Kau merasakan kekesalan, hal yang sama nyaris satu dekade lalu sering kau rasakan. Lelaki itu selalu misteri. Meski satu kampus, kau jarang sekali bertemu dengannya. Mencarinya pun amat susah. Kadang di sekretariat MAPALA, lain waktu di kantor BEM, sering pula di sanggar seni. Ia kontroversial, itulah sebab kenapa wajah dan tampilannya begitu dikenal. Rambut gondrong, celana sobek, dan baju kaus yang sudah sekian hari tak tersentuh air.

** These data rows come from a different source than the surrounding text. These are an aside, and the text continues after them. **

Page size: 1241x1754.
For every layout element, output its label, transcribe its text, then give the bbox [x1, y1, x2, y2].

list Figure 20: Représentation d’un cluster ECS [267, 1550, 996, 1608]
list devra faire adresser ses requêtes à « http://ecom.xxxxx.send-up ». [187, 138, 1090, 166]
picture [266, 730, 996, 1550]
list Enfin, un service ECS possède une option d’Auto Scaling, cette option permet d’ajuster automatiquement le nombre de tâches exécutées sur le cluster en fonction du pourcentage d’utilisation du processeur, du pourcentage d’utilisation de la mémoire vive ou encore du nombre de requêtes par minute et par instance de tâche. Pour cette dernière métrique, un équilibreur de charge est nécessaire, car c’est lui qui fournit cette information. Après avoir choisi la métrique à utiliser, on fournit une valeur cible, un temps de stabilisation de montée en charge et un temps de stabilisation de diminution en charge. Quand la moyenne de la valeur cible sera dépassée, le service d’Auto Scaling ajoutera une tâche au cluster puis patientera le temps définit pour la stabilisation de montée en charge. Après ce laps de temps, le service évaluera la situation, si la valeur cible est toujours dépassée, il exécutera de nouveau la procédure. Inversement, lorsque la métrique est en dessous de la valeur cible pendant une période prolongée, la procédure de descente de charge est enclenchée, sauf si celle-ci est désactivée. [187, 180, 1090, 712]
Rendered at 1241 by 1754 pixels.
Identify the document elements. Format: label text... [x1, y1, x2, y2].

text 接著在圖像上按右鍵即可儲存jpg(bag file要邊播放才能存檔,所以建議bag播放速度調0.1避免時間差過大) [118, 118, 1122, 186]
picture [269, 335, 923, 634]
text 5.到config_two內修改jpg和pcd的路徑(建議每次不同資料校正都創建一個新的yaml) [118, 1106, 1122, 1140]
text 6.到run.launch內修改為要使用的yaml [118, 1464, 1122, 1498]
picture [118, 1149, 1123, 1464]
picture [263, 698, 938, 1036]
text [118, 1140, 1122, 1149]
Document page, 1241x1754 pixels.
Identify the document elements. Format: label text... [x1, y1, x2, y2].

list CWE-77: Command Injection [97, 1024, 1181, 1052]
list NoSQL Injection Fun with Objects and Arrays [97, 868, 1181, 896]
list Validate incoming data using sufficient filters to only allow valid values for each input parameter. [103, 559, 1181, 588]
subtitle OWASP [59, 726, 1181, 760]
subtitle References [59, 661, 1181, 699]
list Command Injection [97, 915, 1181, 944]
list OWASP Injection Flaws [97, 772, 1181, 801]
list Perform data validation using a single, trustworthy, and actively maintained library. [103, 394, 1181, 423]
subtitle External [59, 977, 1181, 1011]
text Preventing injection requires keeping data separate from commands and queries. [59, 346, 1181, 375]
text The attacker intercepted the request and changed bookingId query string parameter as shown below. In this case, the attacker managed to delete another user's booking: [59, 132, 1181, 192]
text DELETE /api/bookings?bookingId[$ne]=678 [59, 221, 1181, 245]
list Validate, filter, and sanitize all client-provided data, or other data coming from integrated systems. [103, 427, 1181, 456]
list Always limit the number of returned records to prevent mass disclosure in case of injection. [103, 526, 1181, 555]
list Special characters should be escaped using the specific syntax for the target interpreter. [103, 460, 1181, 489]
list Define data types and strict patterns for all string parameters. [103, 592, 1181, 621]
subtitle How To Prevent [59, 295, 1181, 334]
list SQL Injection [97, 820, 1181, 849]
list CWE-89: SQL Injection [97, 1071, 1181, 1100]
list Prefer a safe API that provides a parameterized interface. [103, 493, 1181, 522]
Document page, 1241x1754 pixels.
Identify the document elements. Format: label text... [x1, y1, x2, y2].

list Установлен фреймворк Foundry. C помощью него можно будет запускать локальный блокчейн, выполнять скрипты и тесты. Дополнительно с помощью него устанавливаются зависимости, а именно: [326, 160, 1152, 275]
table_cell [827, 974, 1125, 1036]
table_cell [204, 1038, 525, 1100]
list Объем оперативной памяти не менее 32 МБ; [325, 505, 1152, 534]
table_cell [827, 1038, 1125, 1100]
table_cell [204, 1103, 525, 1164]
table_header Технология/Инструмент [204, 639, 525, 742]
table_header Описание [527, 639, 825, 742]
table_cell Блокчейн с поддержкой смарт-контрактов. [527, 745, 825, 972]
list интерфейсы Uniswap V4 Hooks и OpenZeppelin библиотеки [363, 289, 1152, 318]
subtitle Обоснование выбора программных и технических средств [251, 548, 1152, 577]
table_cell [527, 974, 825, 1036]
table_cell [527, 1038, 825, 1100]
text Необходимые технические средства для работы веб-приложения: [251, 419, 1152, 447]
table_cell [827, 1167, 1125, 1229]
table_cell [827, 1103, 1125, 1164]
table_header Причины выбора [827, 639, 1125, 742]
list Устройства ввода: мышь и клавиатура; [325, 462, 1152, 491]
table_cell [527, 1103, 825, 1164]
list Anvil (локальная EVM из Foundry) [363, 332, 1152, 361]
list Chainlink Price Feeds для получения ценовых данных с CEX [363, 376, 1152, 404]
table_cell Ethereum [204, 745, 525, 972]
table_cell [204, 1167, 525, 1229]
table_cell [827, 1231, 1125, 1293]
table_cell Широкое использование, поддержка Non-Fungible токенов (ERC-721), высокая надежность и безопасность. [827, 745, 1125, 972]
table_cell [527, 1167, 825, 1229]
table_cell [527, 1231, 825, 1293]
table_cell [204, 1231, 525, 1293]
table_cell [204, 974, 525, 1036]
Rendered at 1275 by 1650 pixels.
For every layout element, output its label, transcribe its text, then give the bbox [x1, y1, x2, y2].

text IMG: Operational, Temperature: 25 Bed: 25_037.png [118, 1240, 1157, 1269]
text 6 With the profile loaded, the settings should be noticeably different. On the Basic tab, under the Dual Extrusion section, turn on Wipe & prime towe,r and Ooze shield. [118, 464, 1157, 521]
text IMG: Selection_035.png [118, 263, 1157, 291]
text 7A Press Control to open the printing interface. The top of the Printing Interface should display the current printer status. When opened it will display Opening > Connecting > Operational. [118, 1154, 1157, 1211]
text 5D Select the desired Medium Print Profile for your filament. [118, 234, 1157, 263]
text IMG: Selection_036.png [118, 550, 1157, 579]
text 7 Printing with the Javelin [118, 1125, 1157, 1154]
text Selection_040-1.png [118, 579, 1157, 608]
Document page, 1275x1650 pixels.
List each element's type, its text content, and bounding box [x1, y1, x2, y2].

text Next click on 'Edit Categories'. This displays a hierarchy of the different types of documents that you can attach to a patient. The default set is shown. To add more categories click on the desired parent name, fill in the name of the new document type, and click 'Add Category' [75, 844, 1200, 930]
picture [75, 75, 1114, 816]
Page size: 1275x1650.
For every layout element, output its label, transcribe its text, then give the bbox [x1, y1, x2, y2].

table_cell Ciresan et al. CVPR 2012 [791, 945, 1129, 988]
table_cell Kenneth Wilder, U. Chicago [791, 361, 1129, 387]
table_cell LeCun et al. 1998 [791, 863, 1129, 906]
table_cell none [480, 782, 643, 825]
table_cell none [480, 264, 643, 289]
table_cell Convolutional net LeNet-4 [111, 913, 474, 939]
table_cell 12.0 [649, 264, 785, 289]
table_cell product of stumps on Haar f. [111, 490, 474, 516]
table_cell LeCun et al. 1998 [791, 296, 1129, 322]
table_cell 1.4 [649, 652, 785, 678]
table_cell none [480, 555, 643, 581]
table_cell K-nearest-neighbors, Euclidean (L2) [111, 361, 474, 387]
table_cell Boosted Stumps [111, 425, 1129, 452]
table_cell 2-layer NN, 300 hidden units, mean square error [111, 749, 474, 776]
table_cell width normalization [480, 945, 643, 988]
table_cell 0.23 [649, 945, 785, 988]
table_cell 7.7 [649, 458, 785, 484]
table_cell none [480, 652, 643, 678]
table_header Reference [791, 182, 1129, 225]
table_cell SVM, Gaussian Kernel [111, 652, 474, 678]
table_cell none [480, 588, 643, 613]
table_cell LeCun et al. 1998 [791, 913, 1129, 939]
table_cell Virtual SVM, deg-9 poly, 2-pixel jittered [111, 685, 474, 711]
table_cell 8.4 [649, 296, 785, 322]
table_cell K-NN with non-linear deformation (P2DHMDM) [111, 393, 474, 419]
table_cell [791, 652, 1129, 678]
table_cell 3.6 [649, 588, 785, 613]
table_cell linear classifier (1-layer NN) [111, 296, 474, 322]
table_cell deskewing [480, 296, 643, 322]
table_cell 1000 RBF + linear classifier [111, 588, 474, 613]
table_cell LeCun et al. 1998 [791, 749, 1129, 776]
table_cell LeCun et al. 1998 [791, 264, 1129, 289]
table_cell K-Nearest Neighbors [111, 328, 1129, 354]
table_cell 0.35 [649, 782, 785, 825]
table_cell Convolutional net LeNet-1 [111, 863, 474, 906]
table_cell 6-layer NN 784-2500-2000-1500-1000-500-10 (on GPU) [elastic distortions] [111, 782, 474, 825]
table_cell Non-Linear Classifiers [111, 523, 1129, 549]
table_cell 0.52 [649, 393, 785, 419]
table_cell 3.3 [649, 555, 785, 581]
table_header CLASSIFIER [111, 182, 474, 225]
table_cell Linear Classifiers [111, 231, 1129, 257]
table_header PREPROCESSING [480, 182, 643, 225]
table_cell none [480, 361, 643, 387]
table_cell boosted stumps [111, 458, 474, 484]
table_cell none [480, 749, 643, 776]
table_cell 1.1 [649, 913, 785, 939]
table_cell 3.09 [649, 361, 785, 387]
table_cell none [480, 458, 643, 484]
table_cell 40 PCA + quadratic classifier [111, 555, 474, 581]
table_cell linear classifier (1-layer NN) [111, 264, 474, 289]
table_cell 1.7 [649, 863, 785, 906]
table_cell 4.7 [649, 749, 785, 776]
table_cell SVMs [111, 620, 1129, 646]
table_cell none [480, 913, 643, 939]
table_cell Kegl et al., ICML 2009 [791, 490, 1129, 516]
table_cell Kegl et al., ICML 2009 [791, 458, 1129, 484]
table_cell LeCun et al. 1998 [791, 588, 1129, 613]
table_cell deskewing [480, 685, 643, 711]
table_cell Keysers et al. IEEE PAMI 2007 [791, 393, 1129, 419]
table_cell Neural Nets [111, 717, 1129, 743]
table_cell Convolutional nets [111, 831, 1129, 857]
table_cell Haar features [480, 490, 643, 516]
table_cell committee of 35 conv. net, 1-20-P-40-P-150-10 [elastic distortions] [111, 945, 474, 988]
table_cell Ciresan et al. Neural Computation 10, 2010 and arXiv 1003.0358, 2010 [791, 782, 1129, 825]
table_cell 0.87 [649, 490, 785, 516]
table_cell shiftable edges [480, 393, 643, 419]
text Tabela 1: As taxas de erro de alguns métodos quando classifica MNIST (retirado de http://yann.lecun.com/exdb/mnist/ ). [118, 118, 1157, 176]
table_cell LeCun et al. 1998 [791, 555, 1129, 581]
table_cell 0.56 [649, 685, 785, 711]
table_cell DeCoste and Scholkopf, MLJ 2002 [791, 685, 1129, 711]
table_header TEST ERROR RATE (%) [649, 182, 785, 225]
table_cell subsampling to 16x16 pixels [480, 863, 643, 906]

“Apa kau tak risi berdekatan dengan lelaki jarang mandi sepertiku?”
“Meski aku menyuruhmu seribu kali pun, kau tak akan mau berubah.”
Lelaki itu akan tertawa. “Kenapa kau menilaiku begitu?”
“Karena kau pembangkang. Seorang pembangkang tentu tidak sudi diatur.”
“Hanya kamu orang yang memanggilku pembangkang. Orang lain lebih suka menyebutku pemberontak.”
Kau diam.
“Apa kau tidak merasa terganggu dekat dengan seorang pembangkang?” lelaki itu mengubah pertanyaannya.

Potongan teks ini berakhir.